--- RAW DATA Enclosed Below ---
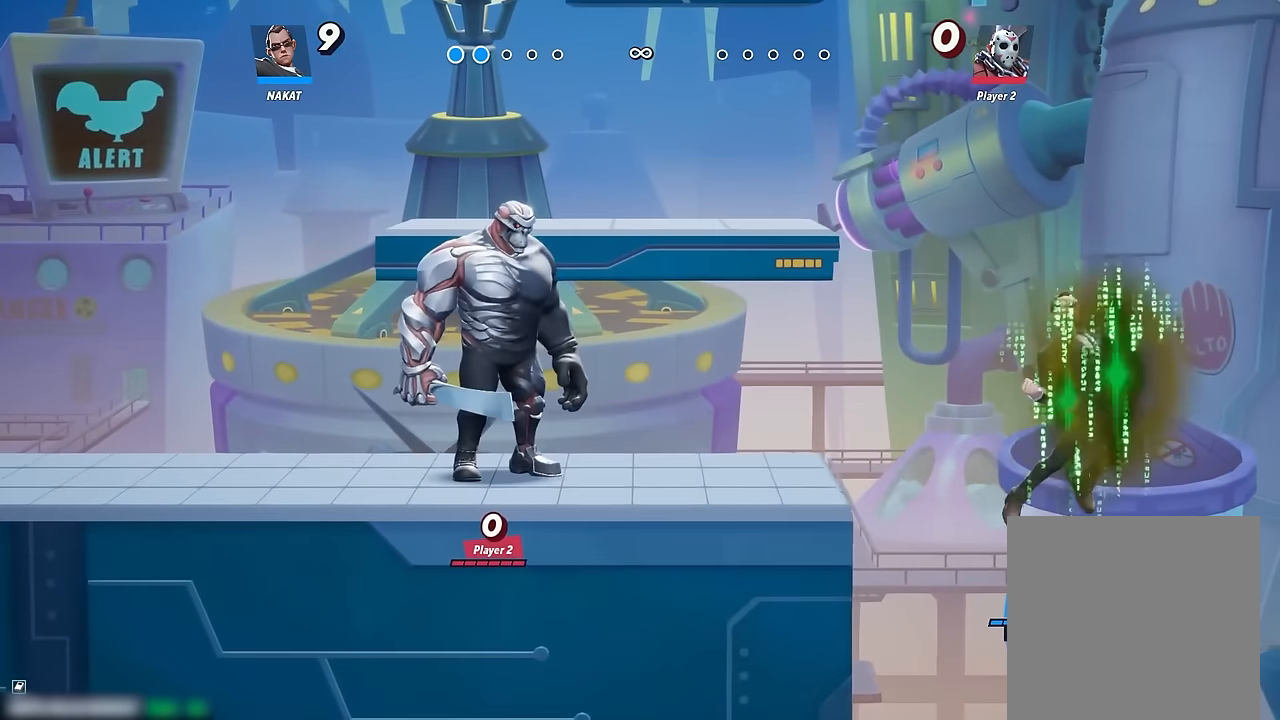
{"buttons": ["A"], "left_stick": "left", "right_stick": "center", "events": [[183, "left_stick", "left"], [466, "A", "down"]]}
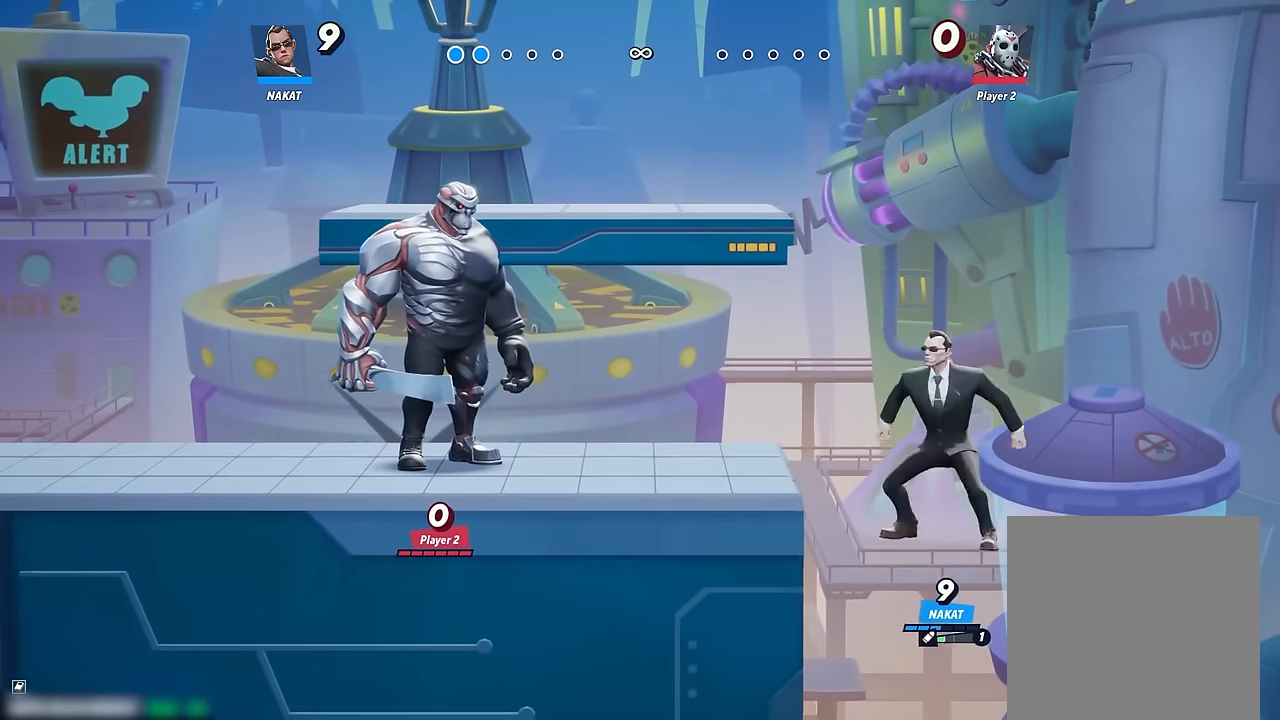
{"buttons": [], "left_stick": "down", "right_stick": "center", "events": [[50, "A", "up"], [266, "left_stick", "down-left"], [366, "left_stick", "down"]]}
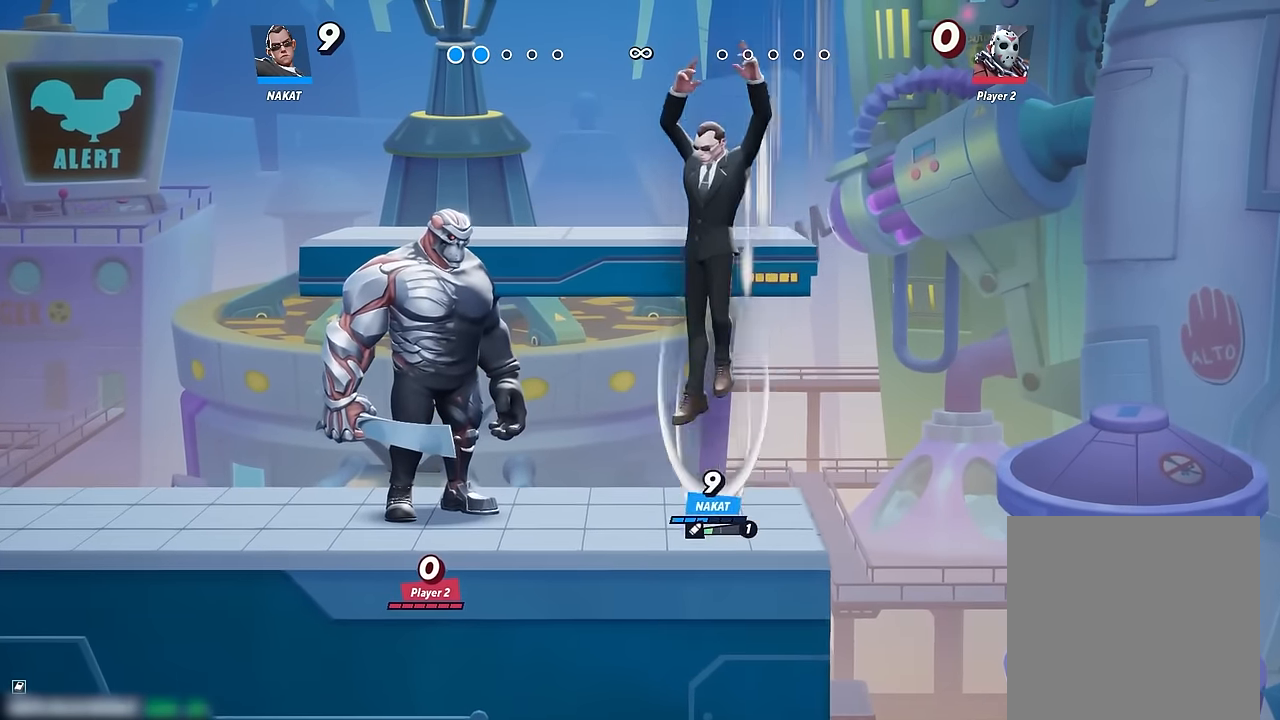
{"buttons": ["Y"], "left_stick": "down", "right_stick": "center", "events": [[183, "left_stick", "up-right"], [233, "Y", "down"], [383, "left_stick", "down-right"], [433, "left_stick", "down"]]}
--- End of Enclosed RAW DATA ---
YOUR GOAL: Reproduce the listing exactly, images omitted.

EXERCISE SOLUTION:
{"buttons": ["A"], "left_stick": "left", "right_stick": "center", "events": [[183, "left_stick", "left"], [466, "A", "down"]]}
{"buttons": [], "left_stick": "down", "right_stick": "center", "events": [[50, "A", "up"], [266, "left_stick", "down-left"], [366, "left_stick", "down"]]}
{"buttons": ["Y"], "left_stick": "down", "right_stick": "center", "events": [[183, "left_stick", "up-right"], [233, "Y", "down"], [383, "left_stick", "down-right"], [433, "left_stick", "down"]]}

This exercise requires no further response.